Source text:
Re: [PATCH v2] kvm, mm: account shadow page tables to kmemcg

From: Michal Hocko
Date: Fri Jun 29 2018 - 10:55:21 EST


On Fri 29-06-18 16:40:23, Paolo Bonzini wrote:
> On 29/06/2018 16:30, Michal Hocko wrote:
> > I am not familiar wtih kvm to judge but if we are going to account this
> > memory we will probably want to let oom_badness know how much memory
> > to account to a specific process. Is this something that we can do?
> > We will probably need a new MM_KERNEL rss_stat stat for that purpose.
> >
> > Just to make it clear. I am not opposing to this patch but considering
> > that shadow page tables might consume a lot of memory it would be good
> > to know who is responsible for it from the OOM perspective. Something to
> > solve on top of this.
>
> The amount of memory is generally proportional to the size of the
> virtual machine memory, which is reflected directly into RSS. Because
> KVM processes are usually huge, and will probably dwarf everything else
> in the system (except firefox and chromium of course :)), the general
> order of magnitude of the oom_badness should be okay.

I think we will need MM_KERNEL longterm anyway. As I've said this is not
a must for this patch to go. But it is better to have a fair comparision
and kill larger processes if at all possible. It seems this should be
the case here.

> > I would also love to see a note how this memory is bound to the owner
> > life time in the changelog. That would make the review much more easier.
>
> --verbose for people that aren't well versed in linux mm, please...

Well, if the memory accounted to the memcg hits the hard limit and there
is no way to reclaim anything to reduce the charged memory then we have
to kill something. Hopefully the memory hog. If that one dies it would
be great it releases its charges along the way. My remark was just to
explain how that would happen for this specific type of memory. Bound to
a file, has its own tear down etc. Basically make life of reviewers
easier to understand the lifetime of charged objects without digging
deep into the specific subsystem.
--
Michal Hocko
SUSE Labs

Directions for this task:
In the kernel mailing list reply about accounting KVM shadow page tables, what new rss_stat stat does Michal Hocko say will probably be needed?

Information supplied:
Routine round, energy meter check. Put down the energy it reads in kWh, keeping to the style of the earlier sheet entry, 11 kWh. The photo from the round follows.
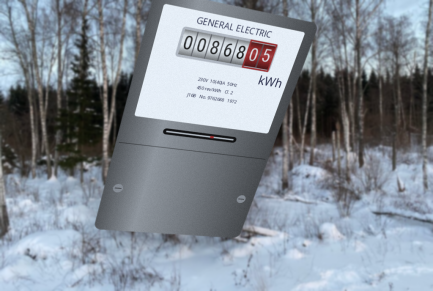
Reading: 868.05 kWh
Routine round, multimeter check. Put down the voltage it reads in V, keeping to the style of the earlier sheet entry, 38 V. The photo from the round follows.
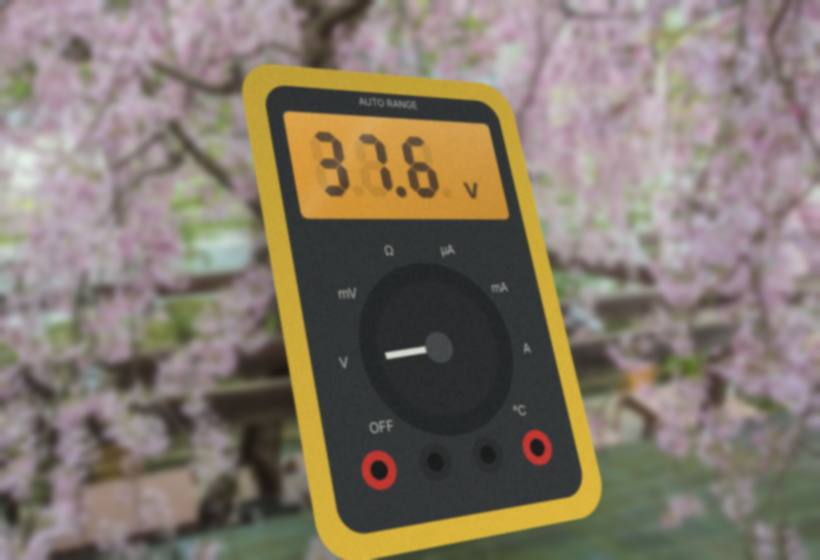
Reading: 37.6 V
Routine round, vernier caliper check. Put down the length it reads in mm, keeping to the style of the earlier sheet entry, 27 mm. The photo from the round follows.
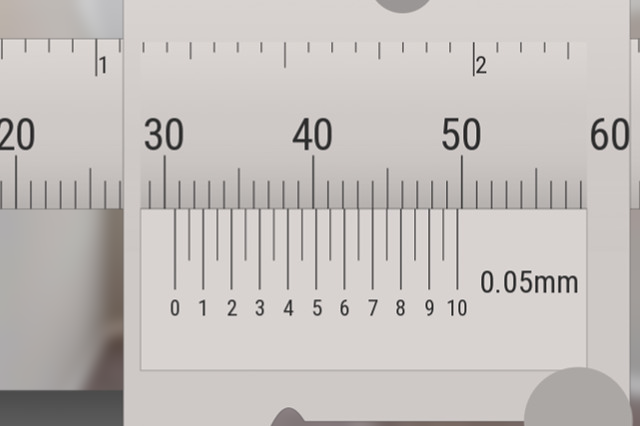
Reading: 30.7 mm
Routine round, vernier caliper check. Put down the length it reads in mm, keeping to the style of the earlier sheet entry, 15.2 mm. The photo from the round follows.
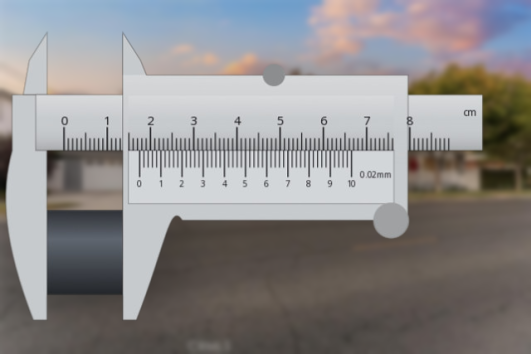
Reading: 17.5 mm
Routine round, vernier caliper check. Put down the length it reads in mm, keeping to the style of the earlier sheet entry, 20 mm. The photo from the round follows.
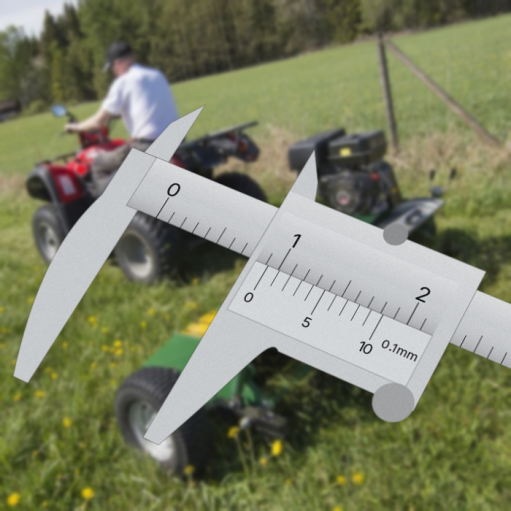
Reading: 9.2 mm
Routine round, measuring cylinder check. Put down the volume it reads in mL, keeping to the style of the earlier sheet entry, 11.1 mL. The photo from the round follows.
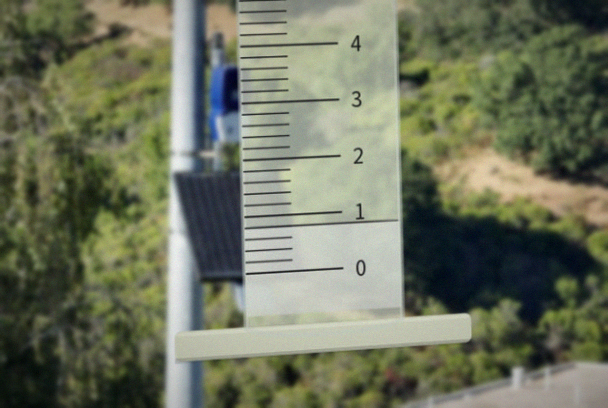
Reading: 0.8 mL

Response to this task:
MM_KERNEL